L’impératif absolu est de protéger l’état de droit. Souvent accusée d’être, sinon floue, du moins difficile à définir, la notion est en réalité claire : l’état de droit consiste à soumettre au droit l’Etat lui-même et à limiter ses pouvoirs, pour éviter l’arbitraire. Il implique l’égalité de tous les citoyens devant la loi et l’indépendance des tribunaux. Cet état de droit est garanti par la Constitution (on voit mal comment l’on pourrait aujourd’hui exclure du bloc constitutionnel la déclaration des droits de l’homme) et par l’adhésion à certains traités internationaux. Ceux qui jouent avec ces notions au nom d’une souveraineté populaire qui pourrait librement les mettre à mal sont des démagogues dangereux.

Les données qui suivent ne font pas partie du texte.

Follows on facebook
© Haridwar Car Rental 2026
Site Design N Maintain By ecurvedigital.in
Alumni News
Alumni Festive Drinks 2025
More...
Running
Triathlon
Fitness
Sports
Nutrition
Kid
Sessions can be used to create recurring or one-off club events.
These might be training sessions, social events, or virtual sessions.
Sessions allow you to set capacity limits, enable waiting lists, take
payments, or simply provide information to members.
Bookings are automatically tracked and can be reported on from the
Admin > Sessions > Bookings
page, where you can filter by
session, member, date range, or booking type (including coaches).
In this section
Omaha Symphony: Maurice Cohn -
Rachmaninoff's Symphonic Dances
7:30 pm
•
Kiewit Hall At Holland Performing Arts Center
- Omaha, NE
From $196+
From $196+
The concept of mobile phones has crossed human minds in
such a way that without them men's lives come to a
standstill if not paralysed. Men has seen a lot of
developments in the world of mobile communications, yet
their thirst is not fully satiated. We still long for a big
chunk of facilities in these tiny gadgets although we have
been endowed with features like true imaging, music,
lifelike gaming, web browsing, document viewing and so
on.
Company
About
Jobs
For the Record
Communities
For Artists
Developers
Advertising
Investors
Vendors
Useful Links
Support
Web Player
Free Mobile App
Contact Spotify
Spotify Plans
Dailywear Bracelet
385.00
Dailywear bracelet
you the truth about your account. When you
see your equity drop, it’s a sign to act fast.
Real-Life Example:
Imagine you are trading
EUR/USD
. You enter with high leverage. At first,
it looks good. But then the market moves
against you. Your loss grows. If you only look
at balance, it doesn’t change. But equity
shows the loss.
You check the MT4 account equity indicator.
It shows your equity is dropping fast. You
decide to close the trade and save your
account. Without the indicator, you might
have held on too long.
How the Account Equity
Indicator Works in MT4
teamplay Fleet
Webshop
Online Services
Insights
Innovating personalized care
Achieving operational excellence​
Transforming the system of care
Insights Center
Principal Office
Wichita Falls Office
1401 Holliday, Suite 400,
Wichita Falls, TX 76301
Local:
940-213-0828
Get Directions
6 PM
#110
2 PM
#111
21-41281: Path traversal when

Il faut aussi avoir le courage de dire aux policiers, qui n’acceptent aujourd’hui aucune critique, que leurs objectifs et leurs méthodes doivent évoluer. L’image de la police s’est détériorée dans l’opinion : certes, la confiance envers la police reste élevée (70 % selon l’enquête BFMTV de 2020, 64 % selon l’European data lab en 2018). Cependant, d’autres enquêtes moins générales indiquent à 40 % que les policiers ne traitent pas les personnes de manière respectueuse et font souvent montre de racisme et à 50 % que les contrôles donnent lieu à discrimination. Il faut donc que les contrôles de police soient mieux encadrés. Dans les territoires difficiles, les policiers doivent renoncer à des attitudes de domination belliqueuse et à confondre dans un même mépris population et délinquants. Dans ses pratiques quotidiennes ou dans les manifestations, elle doit cesser de jouer entre les limites de la violence légitime permise par la loi et celles de la violence tolérée par la hiérarchie ou les collègues.  La doctrine du maintien de l’ordre est à revoir, en prenant exemple sur des modèles étrangers qui parviennent mieux à parer la violence de certains manifestants. Il faut mettre fin à l’utilisation systématique des armes dites non létales, dans des conditions dangereuses. Enfin, les sanctions des policiers doivent être instruites par un service indépendant, avec équité et transparence. Toutes ces mesures doivent être débattues avec les policiers, avec, à la clef, des réformes de l’encadrement policier, de la gestion des ressources humaines, de la formation et de la discipline. La démagogie à l’égard de policiers que l’on soutient quoi qu’ils disent doit cesser. Parallèlement, le pays doit à sa police des moyens convenables, des missions claires, une protection contre les violences et une GRH adaptée.